Cuban-born, New York-based, Grammy Award-winning saxophonist, clarinetist, and composer Paquito D‘Rivera (b. 1948) has balanced a career in Latin jazz with commissions as a classical composer and appearances with symphony orchestras. The National Endowment for the Arts website states, “he has become the consummate multinational ambassador, creating and promoting a cross-culture of music that moves effortlessly among jazz, Latin, and Mozart.”
D’Rivera was a child prodigy, tutored initially by his classical saxophonist-conductor father Tito, and playing well enough in one year to be paid as a musician. In 1960 he began study at the Havana Conservatory, and in his teens created various original and ground-breaking musical ensembles. He founded, and for two years directed, the Orquesta Cubana de Musica Moderna, while playing clarinet and saxophone with the Cuban National Symphony Orchestra. He also was a co-founder and director of Irakere, an innovative ensemble which mixed jazz, rock, classical, and traditional Cuban music not heard before. They toured extensively throughout America and Europe.

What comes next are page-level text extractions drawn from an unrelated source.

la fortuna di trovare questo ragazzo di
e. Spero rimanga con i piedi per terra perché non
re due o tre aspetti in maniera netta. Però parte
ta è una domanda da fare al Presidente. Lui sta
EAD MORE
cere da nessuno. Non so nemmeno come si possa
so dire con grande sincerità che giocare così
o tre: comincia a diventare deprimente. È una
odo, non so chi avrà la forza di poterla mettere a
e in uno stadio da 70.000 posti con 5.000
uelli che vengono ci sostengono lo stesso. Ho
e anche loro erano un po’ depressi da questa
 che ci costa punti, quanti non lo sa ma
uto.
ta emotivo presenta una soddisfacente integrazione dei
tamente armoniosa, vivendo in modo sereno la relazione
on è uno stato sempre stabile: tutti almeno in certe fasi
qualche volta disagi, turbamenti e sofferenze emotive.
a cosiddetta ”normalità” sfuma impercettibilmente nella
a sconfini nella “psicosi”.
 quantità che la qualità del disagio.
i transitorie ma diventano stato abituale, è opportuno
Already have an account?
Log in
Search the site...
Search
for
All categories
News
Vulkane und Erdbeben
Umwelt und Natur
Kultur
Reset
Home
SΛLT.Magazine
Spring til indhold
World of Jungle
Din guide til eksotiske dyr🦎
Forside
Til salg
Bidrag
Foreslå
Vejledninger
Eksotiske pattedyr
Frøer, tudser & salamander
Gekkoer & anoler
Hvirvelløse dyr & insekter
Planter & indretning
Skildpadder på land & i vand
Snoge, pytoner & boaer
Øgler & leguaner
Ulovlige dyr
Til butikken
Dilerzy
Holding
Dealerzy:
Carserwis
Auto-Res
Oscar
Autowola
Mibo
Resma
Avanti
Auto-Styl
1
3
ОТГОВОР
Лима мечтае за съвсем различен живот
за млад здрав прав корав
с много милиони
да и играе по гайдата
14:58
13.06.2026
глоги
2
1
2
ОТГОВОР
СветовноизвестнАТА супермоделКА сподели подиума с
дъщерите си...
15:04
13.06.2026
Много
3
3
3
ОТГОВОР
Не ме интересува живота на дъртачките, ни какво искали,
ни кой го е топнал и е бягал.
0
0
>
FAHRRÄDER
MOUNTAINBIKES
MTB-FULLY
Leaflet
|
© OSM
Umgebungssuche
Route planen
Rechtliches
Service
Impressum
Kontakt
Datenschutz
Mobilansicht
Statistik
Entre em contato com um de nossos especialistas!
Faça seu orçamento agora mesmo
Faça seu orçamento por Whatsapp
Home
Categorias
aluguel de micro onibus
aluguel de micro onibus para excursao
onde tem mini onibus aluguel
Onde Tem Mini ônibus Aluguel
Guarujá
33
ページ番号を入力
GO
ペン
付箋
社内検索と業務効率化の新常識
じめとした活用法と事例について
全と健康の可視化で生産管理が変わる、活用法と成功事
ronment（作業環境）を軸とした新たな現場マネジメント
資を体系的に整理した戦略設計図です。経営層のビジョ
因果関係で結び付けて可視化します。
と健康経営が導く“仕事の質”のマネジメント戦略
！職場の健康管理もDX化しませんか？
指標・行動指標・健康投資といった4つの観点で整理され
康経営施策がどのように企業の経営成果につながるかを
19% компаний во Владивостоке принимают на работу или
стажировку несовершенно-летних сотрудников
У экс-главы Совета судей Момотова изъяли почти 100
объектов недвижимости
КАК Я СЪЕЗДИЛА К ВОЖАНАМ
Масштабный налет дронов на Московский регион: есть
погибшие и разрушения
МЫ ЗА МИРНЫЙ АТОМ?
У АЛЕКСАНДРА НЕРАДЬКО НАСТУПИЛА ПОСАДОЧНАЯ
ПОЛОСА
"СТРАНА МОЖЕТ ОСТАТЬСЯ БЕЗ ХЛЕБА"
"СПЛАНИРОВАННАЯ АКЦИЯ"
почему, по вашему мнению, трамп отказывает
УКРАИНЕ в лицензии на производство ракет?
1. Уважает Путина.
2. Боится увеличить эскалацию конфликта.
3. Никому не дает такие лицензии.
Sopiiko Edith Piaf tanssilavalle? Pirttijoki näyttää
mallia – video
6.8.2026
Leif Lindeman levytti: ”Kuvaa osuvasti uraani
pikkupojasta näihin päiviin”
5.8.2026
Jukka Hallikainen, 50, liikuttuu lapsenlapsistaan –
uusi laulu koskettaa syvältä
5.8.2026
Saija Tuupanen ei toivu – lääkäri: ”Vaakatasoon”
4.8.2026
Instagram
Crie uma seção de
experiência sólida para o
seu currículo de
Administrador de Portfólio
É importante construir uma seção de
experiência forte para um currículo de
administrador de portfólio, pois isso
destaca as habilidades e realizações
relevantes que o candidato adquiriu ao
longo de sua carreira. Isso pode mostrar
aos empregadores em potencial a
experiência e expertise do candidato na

Earlier this year, D’Rivera was awarded a John Simon Guggenheim Fellowship in Music Composition, and was named the 2007-8 Composer-in-Residence at the Caramoor Center for Music and the Arts with the Orchestra of St. Luke’s. Commissions have come from a number of places, including the group Opus 21, the Turtle Island and Ying String Quartets, the National Symphony Orchestra (Washington, D.C.), the Rotterdam Philharmonic, Jazz at Lincoln Center, and The Library of Congress. He has recorded more than thirty solo albums in jazz, bebop, and Latin music, and has performed with many symphony orchestras in the Americas and in Europe. He has created, championed, and promoted many types of classical compositions, including three chamber music works which have been recorded in concert with ‘cellist Yo-Yo Ma in Carnegie Hall in 2003.